Photo by David Denney, Star Tribune
Staff members in a new surgical suite at Abbott Northwestern Hospital moved an MRI scanner into position. The surgery is paused while scans are made of the patient’s surgery site. The process allows doctors to compare scans made before and during the surgery.
At Childrens hospital in Boston, They have a Suite similar to this one. “Unlike other intraoperative MR machines, the mobile MRI lets surgeons use their usual metal surgical tools because the unit is moved into the shielded garage when surgeons are operating,” says Joseph R. Madsen, MD, a neurosurgeon in the Department of Neurosurgery at Children’s Hospital Boston and associate professor of Surgery at Harvard Medical School.
Brain tumors are the most common solid tumors in children—approximately 1,800 are diagnosed in the United States each year. Today, more than half of all children diagnosed with a brain tumor will be cured of the disease. The most effective form of treatment is the surgical removal of all or part of the tumor without jeopardizing any of the brain’s critical functions. In order to decide which areas of the tumor can safely be removed, neurosurgeons use the technique of brain mapping.

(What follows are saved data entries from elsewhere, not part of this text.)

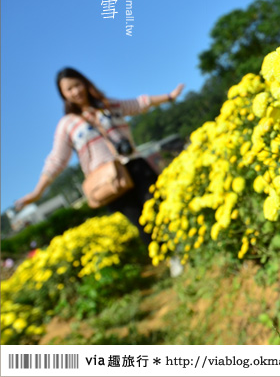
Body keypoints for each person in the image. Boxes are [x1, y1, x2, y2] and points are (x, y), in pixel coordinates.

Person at [15, 67, 184, 276]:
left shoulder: (107, 106)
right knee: (140, 221)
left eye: (77, 85)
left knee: (158, 205)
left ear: (85, 83)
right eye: (69, 89)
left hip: (134, 164)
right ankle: (171, 259)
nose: (75, 91)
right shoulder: (67, 125)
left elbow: (139, 103)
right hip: (108, 179)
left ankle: (183, 243)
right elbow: (57, 159)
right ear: (63, 95)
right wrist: (38, 191)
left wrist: (170, 97)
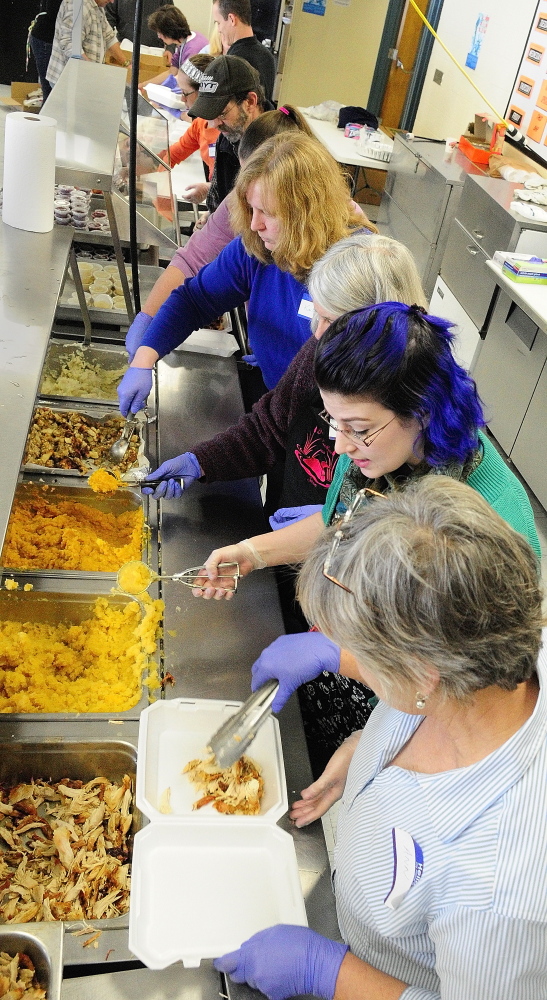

“The cutting edge of neurosurgery is to identify and remove as much of the undesirable pathologically damaging brain tissue without disturbing the functioning areas of the brain,” says Dr. Madsen. “Through the use of physiological mapping and the MR-OR, we are able to achieve this and assure our patients the best possible surgical outcomes.”
The Department of Neurosurgery at Mayo Clinic in Rochester (MN), pioneered by the surgical efforts of Dr. Charles Mayo nearly 100 years ago, is now one of the largest neurosurgical practices in North America. Mayo Clinic neurosurgeons provide care to thousands of patients from around the world, performing more than 3,000 neurosurgical procedures each year — among the highest procedural volumes in the world.